Day of admission

The patient should be admitted to the unit and a check made to ensure there have been no changes in their health and home circumstances. Patients should be reviewed by both the surgeon and the anaesthetist who will be looking after them.

Perioperative Management

Pain control

Success of ambulatory surgery is dependent on the management of postoperative pain. Pain should be assessed throughout the patients stay. This is usually performed in adults by using a Visual Analogue Scale (VAS) which consists of a 10cm line with words ‘no pain’ at the start and ‘worst imaginable pain’ at the end. The patient is asked to put a cross in a position on the line which represents how much pain they are experiencing at the moment. The distance along the line is measured and recorded. A measurement of less than 3 cm is often accepted as indicating acceptable analgesia. Pain control requires a multimodal or balanced approach using local anaesthesia, Non Steroidal Ant-inflammatory Drugs (NSAIDs), paracetamol, short acting opioids (alfentanil, fentanyl) and the avoidance of long acting opioids (morphine) where possible.
Pain management requires a team approach involving the surgeon, anaesthetist and the nursing staff. For example pain at the end of laparoscopic surgery can be minimised by
  • infiltration of local anaesthesia into the port sites before they are inserted
  • letting out as much carbon dioxide as possible from the abdomen
  • using normal saline peritoneal lavage at the end of the procedure

Infiltration anaesthesia

Infiltration of the operative site with local anaesthetic is simple, safe and provides satisfactory analgesia after most operations. There is evidence that the infiltration of local anaesthesia prior to skin incision provides better postoperative analgesia and may reduce the intra-operative analgesic requirements. Topical local anaesthetic as eye drops or local anaesthetic creams e.g. EMLA cream also provide effective postoperative analgesia for procedures such as squint surgery and circumcision.
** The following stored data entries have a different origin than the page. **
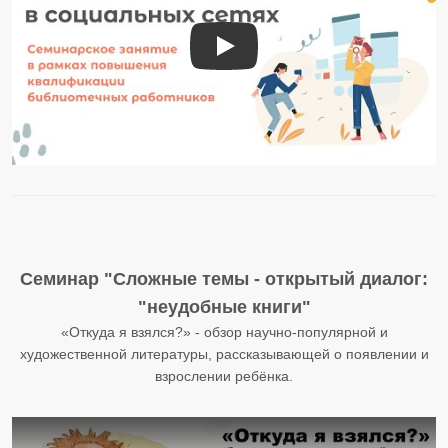
Продвижение библиотек в социал
Семинар "Сложные темы - открытый диалог:
"неудобные книги"
«Откуда я взялся?» - обзор научно-популярной и
художественной литературы, рассказывающей о появлении и
взрослении ребёнка.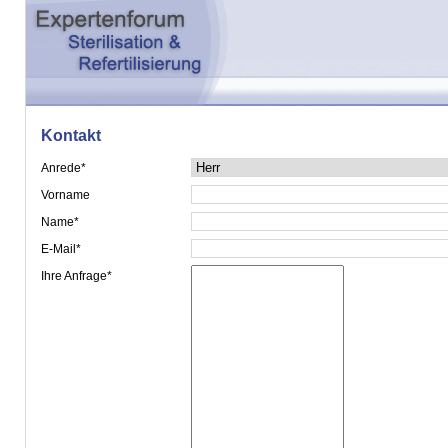
Kontakt
Anrede*
Vorname
Name*
E-Mail*
Ihre Anfrage*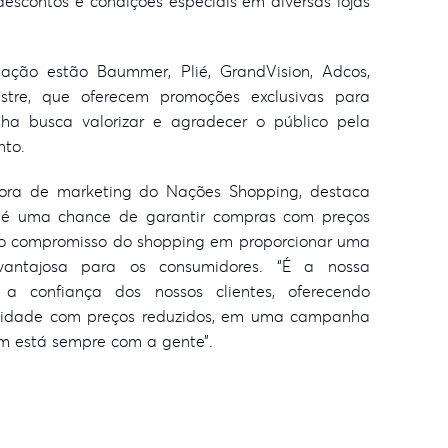
escontos e condições especiais em diversas lojas
 ação estão Baummer, Plié, GrandVision, Adcos,
tre, que oferecem promoções exclusivas para
a busca valorizar e agradecer o público pela
nto.
adora de marketing do Nações Shopping, destaca
é uma chance de garantir compras com preços
o o compromisso do shopping em proporcionar uma
vantajosa para os consumidores. “É a nossa
r a confiança dos nossos clientes, oferecendo
alidade com preços reduzidos, em uma campanha
m está sempre com a gente”.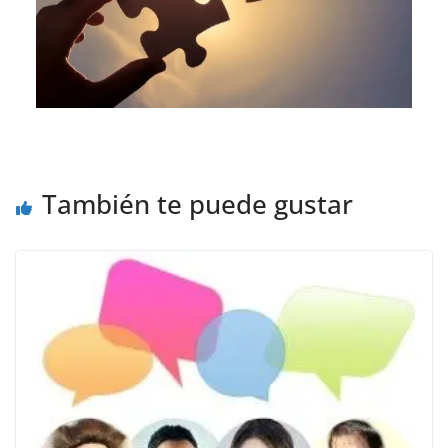
También te puede gustar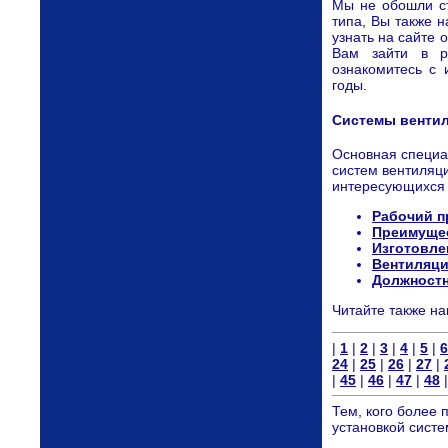
Мы не обошли с
типа, Вы также 
узнать на сайте о
Вам зайти в р
ознакомитесь с 
годы.
Системы вентил
Основная специа
систем вентиляц
интересующихся 
Рабочий п
Преимущес
Изготовле
Вентиляци
Должностн
Читайте также н
|
1
|
2
|
3
|
4
|
5
|
6
24
|
25
|
26
|
27
|
|
45
|
46
|
47
|
48
Тем, кого более 
установкой систе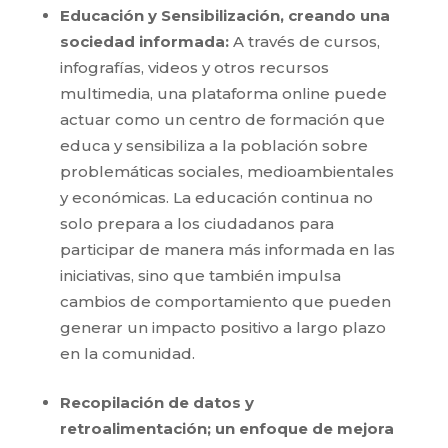
Educación y Sensibilización, creando una
sociedad informada:
A través de cursos,
infografías, videos y otros recursos
multimedia, una plataforma online puede
actuar como un centro de formación que
educa y sensibiliza a la población sobre
problemáticas sociales, medioambientales
y económicas. La educación continua no
solo prepara a los ciudadanos para
participar de manera más informada en las
iniciativas, sino que también impulsa
cambios de comportamiento que pueden
generar un impacto positivo a largo plazo
en la comunidad.
Recopilación de datos y
retroalimentación; un enfoque de mejora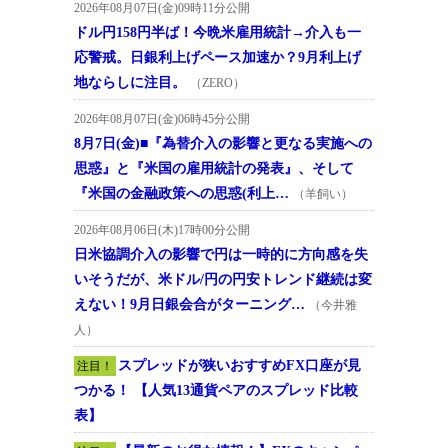
2026年08月07日(金)09時11分公開
ドル円158円半ば！今晩米雇用統計→介入も一
応警戒。日銀利上げペース加速か？9月利上げ
地ならしに注目。
（ZERO）
2026年08月07日(金)06時45分公開
8月7日(金)■『為替介入の影響と更なる実施への
思惑』と『米国の雇用統計の発表』、そして
『米国の金融政策への思惑(利上…
（羊飼い）
2026年08月06日(木)17時00分公開
日米協調介入の影響で円は一時的に方向感を失
いそうだが、米ドル/円の円安トレンド継続は変
えない！9月日銀会合がターニング…
（今井雅
人）
スプレッドが狭いおすすめFX口座が見
注目！
つかる！ 【人気13通貨ペアのスプレッド比較
表】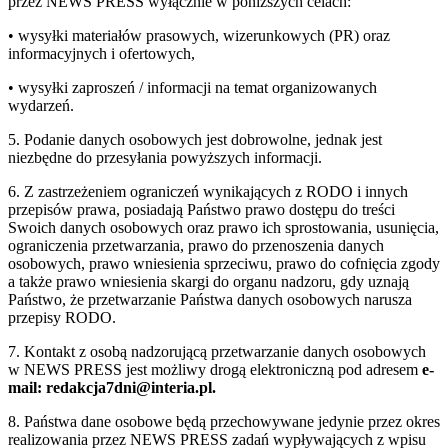
przez NEWS PRESS wyłącznie w poniższych celach:
• wysyłki materiałów prasowych, wizerunkowych (PR) oraz
informacyjnych i ofertowych,
• wysyłki zaproszeń / informacji na temat organizowanych
wydarzeń.
5. Podanie danych osobowych jest dobrowolne, jednak jest
niezbędne do przesyłania powyższych informacji.
6. Z zastrzeżeniem ograniczeń wynikających z RODO i innych
przepisów prawa, posiadają Państwo prawo dostępu do treści
Swoich danych osobowych oraz prawo ich sprostowania, usunięcia,
ograniczenia przetwarzania, prawo do przenoszenia danych
osobowych, prawo wniesienia sprzeciwu, prawo do cofnięcia zgody
a także prawo wniesienia skargi do organu nadzoru, gdy uznają
Państwo, że przetwarzanie Państwa danych osobowych narusza
przepisy RODO.
7. Kontakt z osobą nadzorującą przetwarzanie danych osobowych
w NEWS PRESS jest możliwy drogą elektroniczną pod adresem
e-
mail: redakcja7dni@interia.pl.
8. Państwa dane osobowe będą przechowywane jedynie przez okres
realizowania przez NEWS PRESS zadań wypływających z wpisu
NSAIDS should be given whenever there are no contra-indications. The use of the intravenous or PR routes of administration is not necessary and there is evidence that giving the first dose orally about 1-hour preoperatively produces better and longer lasting pain relief.


Paracetamol has well established safety and analgesia profile and it reduces the need for more potent opioids with their unwanted side effects. Intravenous paracetamol is available in many countries but is expensive – appropriate oral dosage given preoperatively should form part of the multimodal approach to pain relief.

Regional Anaesthesia

Peripheral nerve blocks can provide excellent conditions for ambulatory surgery. Patients may be discharged home with residual sensory or motor blockade, provided the limb is protected and assistance is available for the patient at the home.
The introduction of low dose spinal anaesthesia has increased the suitability of central neural blockade for ambulatory surgery. This can be useful for lower limb, perineal and lower abdominal procedures and may allow more problematic patients to be done as a day case. The use of small gauge pencil point needles has reduced the incidence of post dural puncture headache to less than 1%.